The Sturmgeschütz IV (StuG IV) (Sd.Kfz. 167), was a German assault gun of the Second World War.
About this creation
The Sturmgeschütz IV resulted from Krupp's effort to supply an assault gun. As Krupp did not build Panzerkampfwagen IIIs, they used the Panzerkampfwagen IV chassis in combination with a slightly modified Sturmgeschütz III superstructure.

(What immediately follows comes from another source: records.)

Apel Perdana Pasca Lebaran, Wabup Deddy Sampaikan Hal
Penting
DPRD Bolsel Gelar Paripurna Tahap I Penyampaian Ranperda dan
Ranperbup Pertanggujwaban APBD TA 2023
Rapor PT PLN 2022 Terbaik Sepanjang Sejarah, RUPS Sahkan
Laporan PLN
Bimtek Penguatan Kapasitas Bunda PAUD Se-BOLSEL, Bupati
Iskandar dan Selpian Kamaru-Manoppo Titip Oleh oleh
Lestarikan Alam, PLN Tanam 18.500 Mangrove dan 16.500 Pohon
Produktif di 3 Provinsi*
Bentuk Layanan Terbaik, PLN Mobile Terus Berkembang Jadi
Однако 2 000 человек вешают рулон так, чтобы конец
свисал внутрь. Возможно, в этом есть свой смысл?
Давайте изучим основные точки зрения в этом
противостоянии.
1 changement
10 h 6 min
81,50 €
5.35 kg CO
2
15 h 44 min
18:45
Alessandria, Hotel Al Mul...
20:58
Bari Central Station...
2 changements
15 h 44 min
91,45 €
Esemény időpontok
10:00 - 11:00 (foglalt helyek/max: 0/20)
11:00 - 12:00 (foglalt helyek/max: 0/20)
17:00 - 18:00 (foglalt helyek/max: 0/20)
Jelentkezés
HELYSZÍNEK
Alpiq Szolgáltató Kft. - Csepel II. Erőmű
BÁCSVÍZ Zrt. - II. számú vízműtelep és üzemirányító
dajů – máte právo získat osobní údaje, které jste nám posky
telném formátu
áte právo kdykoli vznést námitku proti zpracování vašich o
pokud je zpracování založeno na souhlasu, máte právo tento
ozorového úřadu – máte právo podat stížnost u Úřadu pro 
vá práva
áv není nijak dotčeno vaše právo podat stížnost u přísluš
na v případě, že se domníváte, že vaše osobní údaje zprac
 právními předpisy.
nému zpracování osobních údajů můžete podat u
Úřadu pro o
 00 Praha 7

The first known proposal for a Sturmgeschütz on the Panzer IV chassis is in Krupp drawing number W1468 dated February 1943. This initial drawing unitized the outdated Sturmgeschütz Ausf. F superstructure on a Panzer IV chassis 9. This proposal had a sloped front superstructure with a combat weight of 28.26 tons. Krupp abandoned it in February 1943 because it was too heavy. Plans for the StuG IV were halted.
In November 1943, Alkett, a major StuG III manufacturer, was bombed. Alkett produced 255 StuG III in October 1943, but in December fell to just 24 vehicles. On December 6–7, 1943, at a conference with Hitler, he welcomed the suggestion of taking the StuG III superstructure and mounting it on a Panzer IV chassis. The StuG IV could be more quickly manufactured than the Jagdpanzer IV at the time. This re-started the Sturmgeschütz IV project
From December 1943 to May 1945, Krupp built 1,108 StuG IVs and converted an additional 31 from battle-damaged Panzer IV hulls. While the number is smaller than the 9000+ StuG III, the StuG IV supplemented and fought along with StuG III during 1944-45, when they were most needed.
The StuG IV had a crew of four, a commander, loader, gunner and driver.